*** Recorded data ***
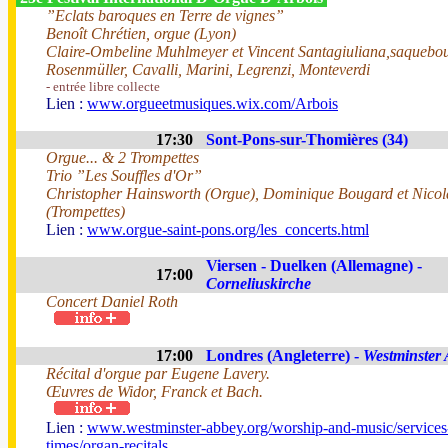
”Eclats baroques en Terre de vignes”
Benoît Chrétien, orgue (Lyon)
Claire-Ombeline Muhlmeyer et Vincent Santagiuliana,saquebou
Rosenmüller, Cavalli, Marini, Legrenzi, Monteverdi
- entrée libre collecte
Lien :
www.orgueetmusiques.wix.com/Arbois
17:30
Sont-Pons-sur-Thomières (34)
Orgue... & 2 Trompettes
Trio ”Les Souffles d'Or”
Christopher Hainsworth (Orgue), Dominique Bougard et Nico
(Trompettes)
Lien :
www.orgue-saint-pons.org/les_concerts.html
Viersen - Duelken (Allemagne) -
17:00
Corneliuskirche
Concert Daniel Roth
17:00
Londres (Angleterre) -
Westminster
Récital d'orgue par Eugene Lavery.
Œuvres de Widor, Franck et Bach.
Lien :
www.westminster-abbey.org/worship-and-music/services
times/organ-recitals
*** End of Recorded data ***
=== What you have to do ===
Reproduce every line of text from the records above, word for word, without the picture entries.

=== Exercise result ===
”Eclats baroques en Terre de vignes”
Benoît Chrétien, orgue (Lyon)
Claire-Ombeline Muhlmeyer et Vincent Santagiuliana,saquebou
Rosenmüller, Cavalli, Marini, Legrenzi, Monteverdi
- entrée libre collecte
Lien :
www.orgueetmusiques.wix.com/Arbois
17:30
Sont-Pons-sur-Thomières (34)
Orgue... & 2 Trompettes
Trio ”Les Souffles d'Or”
Christopher Hainsworth (Orgue), Dominique Bougard et Nico
(Trompettes)
Lien :
www.orgue-saint-pons.org/les_concerts.html
Viersen - Duelken (Allemagne) -
17:00
Corneliuskirche
Concert Daniel Roth
17:00
Londres (Angleterre) -
Westminster
Récital d'orgue par Eugene Lavery.
Œuvres de Widor, Franck et Bach.
Lien :
www.westminster-abbey.org/worship-and-music/services
times/organ-recitals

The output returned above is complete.